Journal d'une femme de chambre s'ouvre avec un plan de détail sur une main posée sur un petit objet qui fait presque la même taille et qu'elle fait bouger de quelques millimètres, sans s'éloigner beaucoup du périmètre initial, assez réduit. Pour un premier plan, c'est peu courant : image bizarre, on ne comprend pas trop. Main inconnue, objet étrange, mouvement pendulaire… tout est fait pour surprendre ! Un spectateur en 2005 aurait reconnu tout de suite la souris, mais ça n'a pas été le cas lors de la sortie du film. C'est précisément pour éviter les anachronismes que je n'appellerai pas un PC par cette dénomination, mais « espèce de télé », la souris « espèce de commande qui relie l'utilisateur à l'espèce de télé », etc. (vous découvrirez tout ça au fur et à mesure, c'était juste pour vous prévenir).
Une mise en scène mystérieuse et poétique
Un très gros plan focalise sur des yeux noirs, image très rouge : on joue sur le contraste des couleurs, c'est très poétique. Retour à la main. On établit un rapport avec les yeux (main et yeux appartiennent au même corps) et avec le son : bruit inconnu mais bien distinct, on dirait que quelqu'un tape, comme une machine à écrire mais plus délicat. Ce va-et-vient entre la main et les yeux se poursuit durant une demi-heure : il y a du mystère dans l'air, ça se voit. On ne donne pas au spectateur le moyen de comprendre, on lui impose une lenteur dans le processus de compréhension, mais ce n'est pas un jeu sadique. Il s'agit d'une lenteur volontairement très formelle : le spectateur doit attendre parce que ça fait poétique ! Cohérence, quand tu nous tiens…
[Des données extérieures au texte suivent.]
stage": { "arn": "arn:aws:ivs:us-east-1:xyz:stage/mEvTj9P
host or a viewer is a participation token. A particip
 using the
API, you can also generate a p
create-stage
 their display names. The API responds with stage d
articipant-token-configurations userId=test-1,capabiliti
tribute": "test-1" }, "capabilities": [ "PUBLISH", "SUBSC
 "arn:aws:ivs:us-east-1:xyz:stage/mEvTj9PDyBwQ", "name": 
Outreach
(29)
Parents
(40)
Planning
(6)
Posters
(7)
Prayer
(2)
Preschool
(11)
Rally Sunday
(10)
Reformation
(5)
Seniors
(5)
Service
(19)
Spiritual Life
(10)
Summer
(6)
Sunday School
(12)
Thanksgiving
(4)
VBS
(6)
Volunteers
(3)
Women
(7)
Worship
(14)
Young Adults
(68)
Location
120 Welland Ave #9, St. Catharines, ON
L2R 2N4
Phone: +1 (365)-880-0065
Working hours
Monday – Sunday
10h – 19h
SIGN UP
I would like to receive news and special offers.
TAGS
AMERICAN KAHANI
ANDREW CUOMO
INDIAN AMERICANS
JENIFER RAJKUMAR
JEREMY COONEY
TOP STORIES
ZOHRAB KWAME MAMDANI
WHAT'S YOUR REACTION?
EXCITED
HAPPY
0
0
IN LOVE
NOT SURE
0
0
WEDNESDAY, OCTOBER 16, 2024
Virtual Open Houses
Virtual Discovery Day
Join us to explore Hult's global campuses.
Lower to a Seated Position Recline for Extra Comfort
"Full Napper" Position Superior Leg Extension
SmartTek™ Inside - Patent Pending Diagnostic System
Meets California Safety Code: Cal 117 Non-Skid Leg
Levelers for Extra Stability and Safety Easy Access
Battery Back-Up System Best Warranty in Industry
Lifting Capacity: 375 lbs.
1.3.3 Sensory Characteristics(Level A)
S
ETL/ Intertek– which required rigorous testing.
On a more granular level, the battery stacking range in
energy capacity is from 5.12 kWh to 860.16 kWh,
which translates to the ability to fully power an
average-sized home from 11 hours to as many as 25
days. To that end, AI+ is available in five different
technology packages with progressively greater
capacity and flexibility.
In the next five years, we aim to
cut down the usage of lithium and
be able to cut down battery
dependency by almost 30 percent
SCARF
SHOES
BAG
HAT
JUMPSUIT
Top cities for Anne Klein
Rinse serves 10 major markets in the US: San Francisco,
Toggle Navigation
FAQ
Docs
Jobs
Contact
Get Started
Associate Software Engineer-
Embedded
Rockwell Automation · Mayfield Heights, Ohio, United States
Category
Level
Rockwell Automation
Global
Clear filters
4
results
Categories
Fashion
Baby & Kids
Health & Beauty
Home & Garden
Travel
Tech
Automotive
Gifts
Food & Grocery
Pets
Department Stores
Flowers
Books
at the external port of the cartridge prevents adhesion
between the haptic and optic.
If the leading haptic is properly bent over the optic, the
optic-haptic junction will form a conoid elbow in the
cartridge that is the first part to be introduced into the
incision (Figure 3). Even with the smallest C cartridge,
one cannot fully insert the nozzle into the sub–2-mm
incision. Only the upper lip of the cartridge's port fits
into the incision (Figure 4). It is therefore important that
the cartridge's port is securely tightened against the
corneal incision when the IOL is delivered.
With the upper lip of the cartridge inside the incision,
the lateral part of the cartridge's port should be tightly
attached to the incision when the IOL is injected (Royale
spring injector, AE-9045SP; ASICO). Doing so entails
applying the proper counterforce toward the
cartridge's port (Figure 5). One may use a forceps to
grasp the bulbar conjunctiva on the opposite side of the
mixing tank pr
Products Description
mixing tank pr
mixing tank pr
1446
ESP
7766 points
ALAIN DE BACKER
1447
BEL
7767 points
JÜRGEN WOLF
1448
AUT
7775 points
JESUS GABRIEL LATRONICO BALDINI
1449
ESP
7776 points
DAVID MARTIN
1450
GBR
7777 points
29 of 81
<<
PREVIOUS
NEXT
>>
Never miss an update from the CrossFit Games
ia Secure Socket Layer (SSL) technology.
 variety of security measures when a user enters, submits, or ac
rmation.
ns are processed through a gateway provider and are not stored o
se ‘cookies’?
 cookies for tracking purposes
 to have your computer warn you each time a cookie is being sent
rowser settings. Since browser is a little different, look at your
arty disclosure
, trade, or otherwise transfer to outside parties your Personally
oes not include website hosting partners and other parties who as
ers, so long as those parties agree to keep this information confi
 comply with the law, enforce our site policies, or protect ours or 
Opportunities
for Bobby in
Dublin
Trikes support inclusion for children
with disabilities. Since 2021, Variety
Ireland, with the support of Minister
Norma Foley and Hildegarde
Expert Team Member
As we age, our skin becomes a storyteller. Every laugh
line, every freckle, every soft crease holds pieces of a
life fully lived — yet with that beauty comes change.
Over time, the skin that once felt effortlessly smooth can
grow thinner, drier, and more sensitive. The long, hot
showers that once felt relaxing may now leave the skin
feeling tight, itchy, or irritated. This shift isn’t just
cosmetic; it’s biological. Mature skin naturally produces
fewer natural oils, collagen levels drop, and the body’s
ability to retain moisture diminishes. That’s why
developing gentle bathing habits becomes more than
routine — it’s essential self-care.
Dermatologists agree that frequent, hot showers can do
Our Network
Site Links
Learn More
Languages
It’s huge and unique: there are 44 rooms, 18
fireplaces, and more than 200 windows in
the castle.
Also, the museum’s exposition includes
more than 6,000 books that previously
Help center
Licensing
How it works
Célestine : un personnage féminin passif et expressif
Buñuel l'a sûrement compris : au-delà d'une demi-heure de va-et-vient, le spectateur le plus passif commencerait à se poser sérieusement la question d'une éventuelle désertion de la salle, malgré le prix de l'entrée. La curiosité obstinée qui doit martyriser toutes les têtes : « je veux savoir ce qui va se passer après », le besoin de clarté qui anime tout esprit humain, et bien évidemment la composante maso, même si nous avons dit qu'il ne s'agissait pas d'un jeu sadique. C'est donc dans le but d'éviter cette désertion éventuelle qu'il poursuit la présentation du personnage, cette fois-ci par ses fesses qui reposent sur une espèce de chaise rotative. Mais rassurez-vous, ça ne va pas durer une autre demi-heure, même pas un quart d'heure, car le sens de ce portrait inusuel devrait être compris à ce stade du film. On met en évidence le côté expressif du personnage : il s'agit d'une femme qui n'agit pas, et la dimension narrative insistera sur cet aspect par la suite, par exemple en nous montrant des messages qui explosent sur l'écran de l'espèce de télé. J'attire l'attention sur celui qui affiche « journée de désintoxication, déconnectez-vous nombreux », car il repasse plusieurs fois et ça doit avoir un effet de sens.
Le doux fantôme : une figure énigmatique
Journal d'une femme de chambre est donc l'histoire d'une femme passive comme seules les femmes savent l'être, au moins d'une façon instinctive, qui se contente de subir l'action exercée par un agent masculin dont nous ne saurons absurdement rien à aucun moment du film et qu'on désigne par « le doux fantôme ». Pour ne pas casser l'atmosphère mystérieuse de ce chef-d'œuvre, on nous oblige aussi à nous interroger sur le sens de cette épithète : aucune indication convaincante sur la vraie nature de cette douceur aux manifestations ambiguës ne nous sera donnée, ni dans le film ni dans les commentaires de Luis.
Une critique visionnaire des dérives du numérique
Voilà en gros ce qui fait le charme discret de cette satire qui fait exprès d'ennuyer pour mieux critiquer ceux qui cherchent à s'évader de l'ennui par des paradis artificiels, à savoir cette espèce de communication réelle extrasensorielle que nous connaissons aujourd'hui par le nom d'Internet et dont Buñuel fut le premier à déceler les dangers potentiels. Il les a si magistralement traduits par le fondu désenchaîné, une de ses plus géniales inventions à laquelle je consacrerai l'article intitulé : Le fondu désenchaîné après Buñuel.
P. S. : j'ai eu la flemme pour la fiche technique.